PROBLEM TO WORK ON
Please write out every line of the material, leaving out any picture.
━━━ MATERIAL PROVIDED ━━━
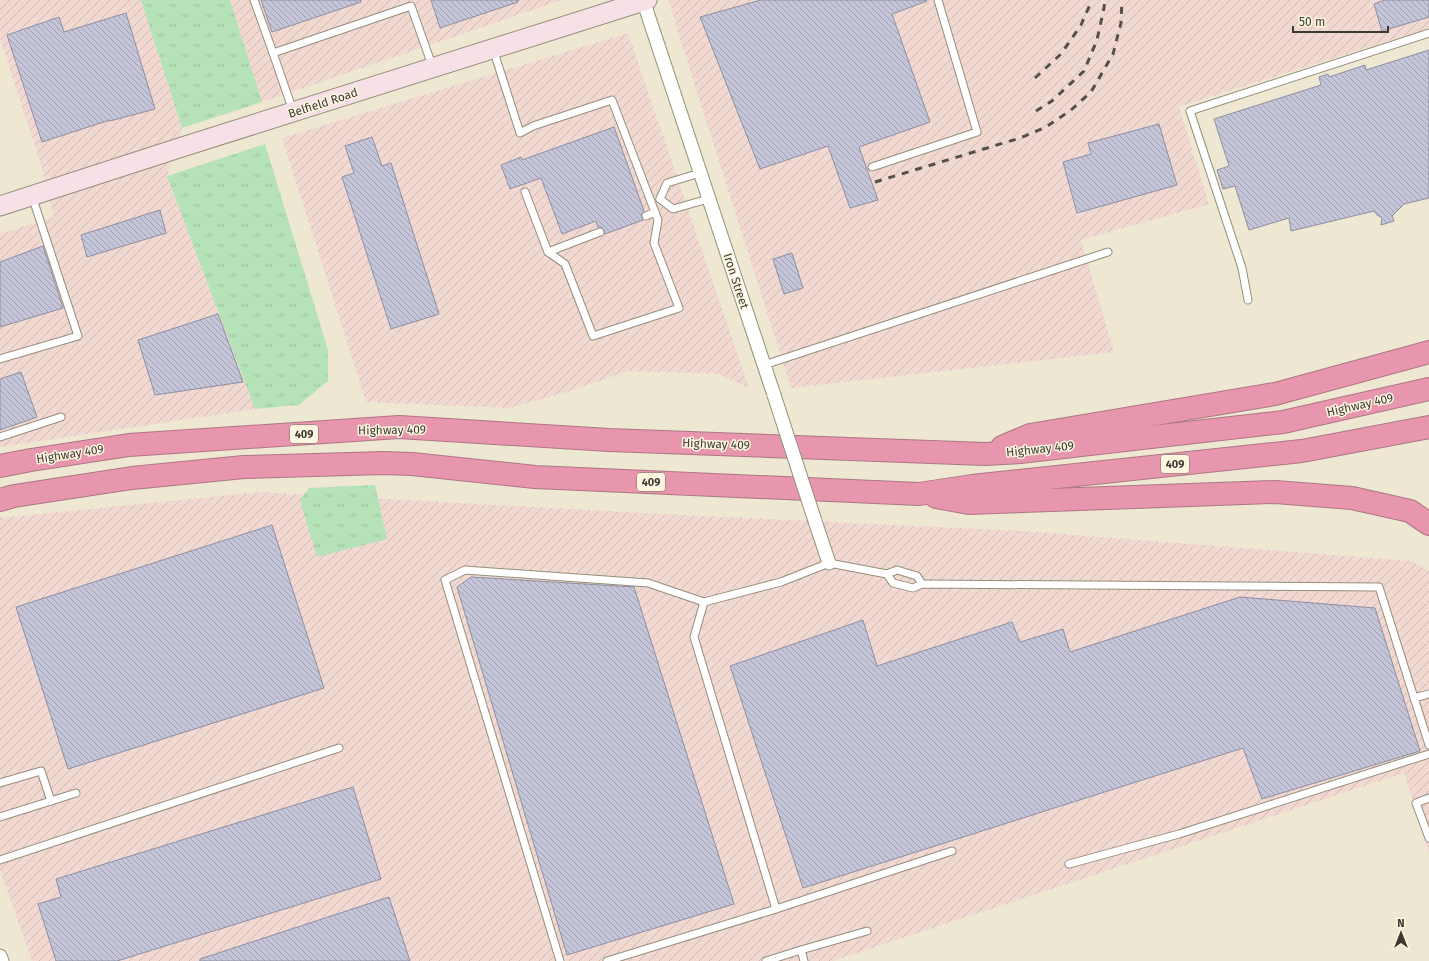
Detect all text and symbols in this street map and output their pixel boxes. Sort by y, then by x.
scale bar [1293,8,1388,34]
text: 50 m [1299,15,1325,29]
street label: Belfield Road [286,85,360,121]
street label: Iron Street [720,251,752,311]
street label: Highway 409 [1325,391,1395,419]
street label: Highway 409 [358,422,426,438]
road number: 409 [290,425,318,443]
street label: Highway 409 [682,436,750,452]
street label: Highway 409 [1005,438,1075,460]
street label: Highway 409 [35,442,105,466]
road number: 409 [1161,455,1189,473]
road number: 409 [637,473,665,491]
north arrow [1381,913,1421,953]
text: N [1397,917,1405,930]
━━━
SOLUTION BELOW
Detect all text and symbols in this street map and output their pixel boxes. Sort by y, then by x.
scale bar [1293,8,1388,34]
text: 50 m [1299,15,1325,29]
street label: Belfield Road [286,85,360,121]
street label: Iron Street [720,251,752,311]
street label: Highway 409 [1325,391,1395,419]
street label: Highway 409 [358,422,426,438]
road number: 409 [290,425,318,443]
street label: Highway 409 [682,436,750,452]
street label: Highway 409 [1005,438,1075,460]
street label: Highway 409 [35,442,105,466]
road number: 409 [1161,455,1189,473]
road number: 409 [637,473,665,491]
north arrow [1381,913,1421,953]
text: N [1397,917,1405,930]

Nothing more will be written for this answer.